Written problem
Give every line of the items below as a JSON list of strings, one string per line, with blank lines and the pictures left out.

Listing
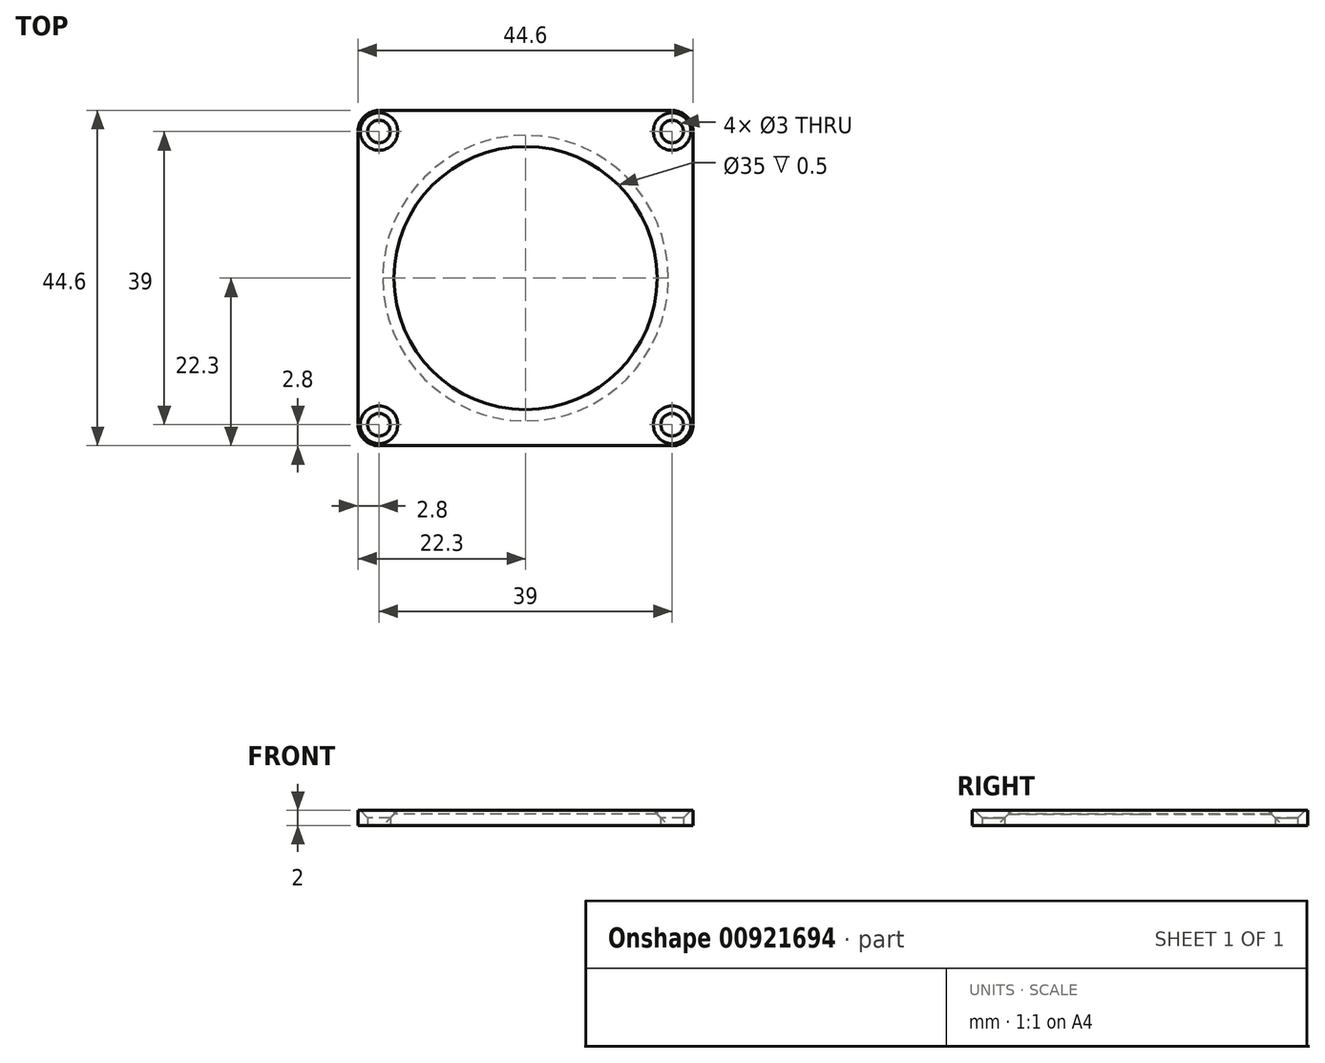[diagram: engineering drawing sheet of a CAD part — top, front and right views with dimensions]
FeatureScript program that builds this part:
annotation { "Feature Type Name" : "Feature", "Feature Type Description" : "" }
export const myFeature = defineFeature(function(context is Context, id is Id, definition is map)
    precondition{}
    {
        {
            var Q0;
            Q0=qCreatedBy(makeId("Top.planeOp"),FACE);
            var sketch = newSketch(context, id + "F0", { "sketchPlane" : qUnion([Q0])});
            skCircle(sketch, "E0", {"center": v(0, 0) * mm, "radius": 19 * mm});
            skArc(sketch, "E1.0", {"start": v(-22.3, -19.5) * mm, "mid": v(-21.48, -21.48) * mm, "end": v(-19.5, -22.3) * mm});
            skLineSegment(sketch, "E1.1", {"start": v(-19.5, -22.3) * mm, "end": v(19.5, -22.3) * mm});
            skLineSegment(sketch, "E1.2", {"start": v(-22.3, -19.5) * mm, "end": v(-22.3, 19.5) * mm});
            skArc(sketch, "E1.3", {"start": v(19.5, -22.3) * mm, "mid": v(21.48, -21.48) * mm, "end": v(22.3, -19.5) * mm});
            skArc(sketch, "E1.4", {"start": v(-19.5, 22.3) * mm, "mid": v(-21.48, 21.48) * mm, "end": v(-22.3, 19.5) * mm});
            skLineSegment(sketch, "E1.5", {"start": v(19.5, 22.3) * mm, "end": v(-19.5, 22.3) * mm});
            skArc(sketch, "E1.6", {"start": v(22.3, 19.5) * mm, "mid": v(21.48, 21.48) * mm, "end": v(19.5, 22.3) * mm});
            skLineSegment(sketch, "E1.7", {"start": v(22.3, -19.5) * mm, "end": v(22.3, 19.5) * mm});
            skCircle(sketch, "E2", {"center": v(-19.5, 19.5) * mm, "radius": 1.5 * mm});
            skCircle(sketch, "E3", {"center": v(19.5, 19.5) * mm, "radius": 1.5 * mm});
            skCircle(sketch, "E4", {"center": v(19.5, -19.5) * mm, "radius": 1.5 * mm});
            skCircle(sketch, "E5", {"center": v(-19.5, -19.5) * mm, "radius": 1.5 * mm});
            skCircle(sketch, "E6.0", {"center": v(0, 0) * mm, "radius": 17.5 * mm});
            skSolve(sketch);
        }
        {
            var Q0;
            Q0=makeQuery(id+"F0.imprint","IMPRINT",FACE,{"disambiguationData":[TD([[makeQuery(id+"F0.imprint","IMPRINT",EDGE,{"derivedFrom":sQuery(id+"F0.wireOp",EDGE,"E0")}),1.0]])]});
            var Q1;
            Q1=makeQuery(id+"F0.imprint","IMPRINT",FACE,{"disambiguationData":[TD([[makeQuery(id+"F0.imprint","IMPRINT",EDGE,{"derivedFrom":sQuery(id+"F0.wireOp",EDGE,"E0")}),-1.0]])]});
            extrude(context, id + "F1", {"entities" : qUnion([Q0, Q1]), "depth" : 2 * mm, "offsetDistance" : 25 * mm});
        }
        {
            var Q0;
            Q0=makeQuery(id+"F1.opExtrude","CAP_EDGE",EDGE,{"disambiguationData":[OSD([sQuery(id+"F0.wireOp",EDGE,"E2")])],"isStart":false});
            var Q1;
            Q1=makeQuery(id+"F1.opExtrude","CAP_EDGE",EDGE,{"disambiguationData":[OSD([sQuery(id+"F0.wireOp",EDGE,"E3")])],"isStart":false});
            var Q2;
            Q2=makeQuery(id+"F1.opExtrude","CAP_EDGE",EDGE,{"disambiguationData":[OSD([sQuery(id+"F0.wireOp",EDGE,"E4")])],"isStart":false});
            var Q3;
            Q3=makeQuery(id+"F1.opExtrude","CAP_EDGE",EDGE,{"disambiguationData":[OSD([sQuery(id+"F0.wireOp",EDGE,"E5")])],"isStart":false});
            chamfer(context, id + "F2", {"entities" : qUnion([Q0, Q1, Q2, Q3]), "width" : 1 * mm, "tangentPropagation" : true});
        }
        {
            var Q0;
            Q0=makeQuery(id+"F1.opExtrude","CAP_EDGE",EDGE,{"disambiguationData":[OSD([sQuery(id+"F0.wireOp",EDGE,"E6.0")])],"isStart":true});
            chamfer(context, id + "F3", {"entities" : qUnion([Q0]), "width" : 1.5 * mm, "tangentPropagation" : true});
        }
    });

The solution
[
  "[diagram: engineering drawing sheet of a CAD part — top, front and right views with dimensions]",
  "FeatureScript program that builds this part:",
  "annotation { \"Feature Type Name\" : \"Feature\", \"Feature Type Description\" : \"\" }",
  "export const myFeature = defineFeature(function(context is Context, id is Id, definition is map)",
  "    precondition{}",
  "    {",
  "        {",
  "            var Q0;",
  "            Q0=qCreatedBy(makeId(\"Top.planeOp\"),FACE);",
  "            var sketch = newSketch(context, id + \"F0\", { \"sketchPlane\" : qUnion([Q0])});",
  "            skCircle(sketch, \"E0\", {\"center\": v(0, 0) * mm, \"radius\": 19 * mm});",
  "            skArc(sketch, \"E1.0\", {\"start\": v(-22.3, -19.5) * mm, \"mid\": v(-21.48, -21.48) * mm, \"end\": v(-19.5, -22.3) * mm});",
  "            skLineSegment(sketch, \"E1.1\", {\"start\": v(-19.5, -22.3) * mm, \"end\": v(19.5, -22.3) * mm});",
  "            skLineSegment(sketch, \"E1.2\", {\"start\": v(-22.3, -19.5) * mm, \"end\": v(-22.3, 19.5) * mm});",
  "            skArc(sketch, \"E1.3\", {\"start\": v(19.5, -22.3) * mm, \"mid\": v(21.48, -21.48) * mm, \"end\": v(22.3, -19.5) * mm});",
  "            skArc(sketch, \"E1.4\", {\"start\": v(-19.5, 22.3) * mm, \"mid\": v(-21.48, 21.48) * mm, \"end\": v(-22.3, 19.5) * mm});",
  "            skLineSegment(sketch, \"E1.5\", {\"start\": v(19.5, 22.3) * mm, \"end\": v(-19.5, 22.3) * mm});",
  "            skArc(sketch, \"E1.6\", {\"start\": v(22.3, 19.5) * mm, \"mid\": v(21.48, 21.48) * mm, \"end\": v(19.5, 22.3) * mm});",
  "            skLineSegment(sketch, \"E1.7\", {\"start\": v(22.3, -19.5) * mm, \"end\": v(22.3, 19.5) * mm});",
  "            skCircle(sketch, \"E2\", {\"center\": v(-19.5, 19.5) * mm, \"radius\": 1.5 * mm});",
  "            skCircle(sketch, \"E3\", {\"center\": v(19.5, 19.5) * mm, \"radius\": 1.5 * mm});",
  "            skCircle(sketch, \"E4\", {\"center\": v(19.5, -19.5) * mm, \"radius\": 1.5 * mm});",
  "            skCircle(sketch, \"E5\", {\"center\": v(-19.5, -19.5) * mm, \"radius\": 1.5 * mm});",
  "            skCircle(sketch, \"E6.0\", {\"center\": v(0, 0) * mm, \"radius\": 17.5 * mm});",
  "            skSolve(sketch);",
  "        }",
  "        {",
  "            var Q0;",
  "            Q0=makeQuery(id+\"F0.imprint\",\"IMPRINT\",FACE,{\"disambiguationData\":[TD([[makeQuery(id+\"F0.imprint\",\"IMPRINT\",EDGE,{\"derivedFrom\":sQuery(id+\"F0.wireOp\",EDGE,\"E0\")}),1.0]])]});",
  "            var Q1;",
  "            Q1=makeQuery(id+\"F0.imprint\",\"IMPRINT\",FACE,{\"disambiguationData\":[TD([[makeQuery(id+\"F0.imprint\",\"IMPRINT\",EDGE,{\"derivedFrom\":sQuery(id+\"F0.wireOp\",EDGE,\"E0\")}),-1.0]])]});",
  "            extrude(context, id + \"F1\", {\"entities\" : qUnion([Q0, Q1]), \"depth\" : 2 * mm, \"offsetDistance\" : 25 * mm});",
  "        }",
  "        {",
  "            var Q0;",
  "            Q0=makeQuery(id+\"F1.opExtrude\",\"CAP_EDGE\",EDGE,{\"disambiguationData\":[OSD([sQuery(id+\"F0.wireOp\",EDGE,\"E2\")])],\"isStart\":false});",
  "            var Q1;",
  "            Q1=makeQuery(id+\"F1.opExtrude\",\"CAP_EDGE\",EDGE,{\"disambiguationData\":[OSD([sQuery(id+\"F0.wireOp\",EDGE,\"E3\")])],\"isStart\":false});",
  "            var Q2;",
  "            Q2=makeQuery(id+\"F1.opExtrude\",\"CAP_EDGE\",EDGE,{\"disambiguationData\":[OSD([sQuery(id+\"F0.wireOp\",EDGE,\"E4\")])],\"isStart\":false});",
  "            var Q3;",
  "            Q3=makeQuery(id+\"F1.opExtrude\",\"CAP_EDGE\",EDGE,{\"disambiguationData\":[OSD([sQuery(id+\"F0.wireOp\",EDGE,\"E5\")])],\"isStart\":false});",
  "            chamfer(context, id + \"F2\", {\"entities\" : qUnion([Q0, Q1, Q2, Q3]), \"width\" : 1 * mm, \"tangentPropagation\" : true});",
  "        }",
  "        {",
  "            var Q0;",
  "            Q0=makeQuery(id+\"F1.opExtrude\",\"CAP_EDGE\",EDGE,{\"disambiguationData\":[OSD([sQuery(id+\"F0.wireOp\",EDGE,\"E6.0\")])],\"isStart\":true});",
  "            chamfer(context, id + \"F3\", {\"entities\" : qUnion([Q0]), \"width\" : 1.5 * mm, \"tangentPropagation\" : true});",
  "        }",
  "    });"
]